Los Tentaculos de la Libélula
starts off with slow-paced piano arpeggios and a heavily effected, textural guitar sound. It sounds very sentimental, very appropriate for a sad, dreary kind of movie. The guitar drones throughout it, and the track is filled with static sounds. The piano is very minimalistic, but the chords played are really quite emotive. Song ends in a mess of texture and sounds, with drones in the background to accompany it. This is the best track the album has to offer and is actually just perfect, in general.
Starting off with jazzy, sentimental piano chords and more guitar textures is Lorentz
. The musical upside is that there is a walking acoustic bass in this track. It’s not very noticeable but adds to the song quite well and works right along with the piano. Omar lets the piano and bass do their thing while adding gentle guitar textures in the background. Ultimately a very nice track, a sort of jazzy version of Tentaculos. It ends the same way it starts and is throughout the track, but in comparison to the rest of the material on this album, it’s one of the better songs.
Initial Thoughts Concluding Solar Gambling’s Pros and Cons:
One of the positive aspects of this album is the notion it suggests; you can tell(and hear for that matter) that Omar is interested in not dominating the mix and is refraining from tactless effects and overly wah-drenched guitar solos. The keys, the bass, any instrument has free space to make itself noticed, to drive the song.

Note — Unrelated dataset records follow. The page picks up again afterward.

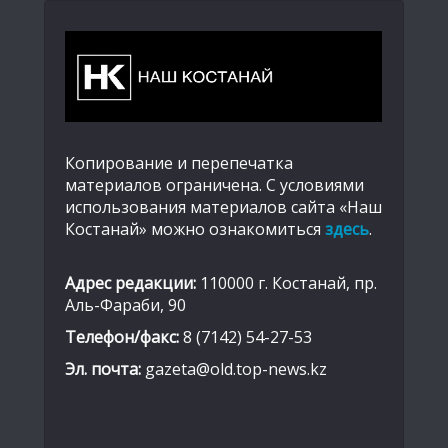
Копирование и перепечатка
материалов ограничена. С условиями
использования материалов сайта «Наш
Костанай» можно ознакомиться
здесь
.
Адрес редакции:
110000 г. Костанай, пр.
Аль-Фараби, 90
Телефон/факс:
8 (7142) 54-27-53
Эл. почта:
gazeta@old.top-news.kz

The problem is they don’t.
While the drums drive Locomocion Capilar very well, and the piano plays an important part in the ambient songs, there is no virtuosity displayed on Solar. Forget virtuosity, there’s no personality
in the instruments. On past records, Omar has been surrounded by a thick, powerful rhythm section. However instead you are treated to a bass which a. Lacks any rhythmic ability or depth and b. Contains almost no melodic hooks, virtually copying the guitar. While there are little rhythmic stutters and cool parts in the drums, they lack the complexity and power of Thomas Pridgen’s drumming or the personality, groovy drumming of Jon Theodore. The only upside to the drums is that they fit the generic, dreary style of the album.
The thing about the instrumental work on Solar Gambling, is that it doesn’t do any harm to the music. Omar’s compositions on this album are mellower, less complex, and minimalistic so that there is more space for general atmosphere. While one may complain about Ximena’s voice being gratingly conventional, her soft voice fits beautifully into the mix, with the exception of the harder songs where she sounds extremely out of place. The rhythm section hooks and power are not present, because they’re not necessary. So the record is well-written in that sense.
What’s vital for Omar’s future albums if he continues pursuing this current musical route, is him learning how to keep his music restraint and tight, without making it anti-climactic. The reason why Deloused in The Comatorium
was it’s ability to exercise the ridiculous, the perfection of that Omar Rodriguez-Lopez “freak-out”, while remaining an ambitiously tight, well-produced, and wonderfully written record. Solar Gambling is just not fun
. The songs don’t build, they don’t explode, they don’t have any sort of change in dynamics throughout the songs. There’s a difference between restraint and watering down.
Conclusion: Bring Back Cedric
Anybody get the feeling that Cedric is the main reason why Omar’s music is so good? Whateva, I know how pumped he gets about making a crazy ass record, so ditch your girlfriend, get back to banging Cedric, and please…..keep away from conventional music.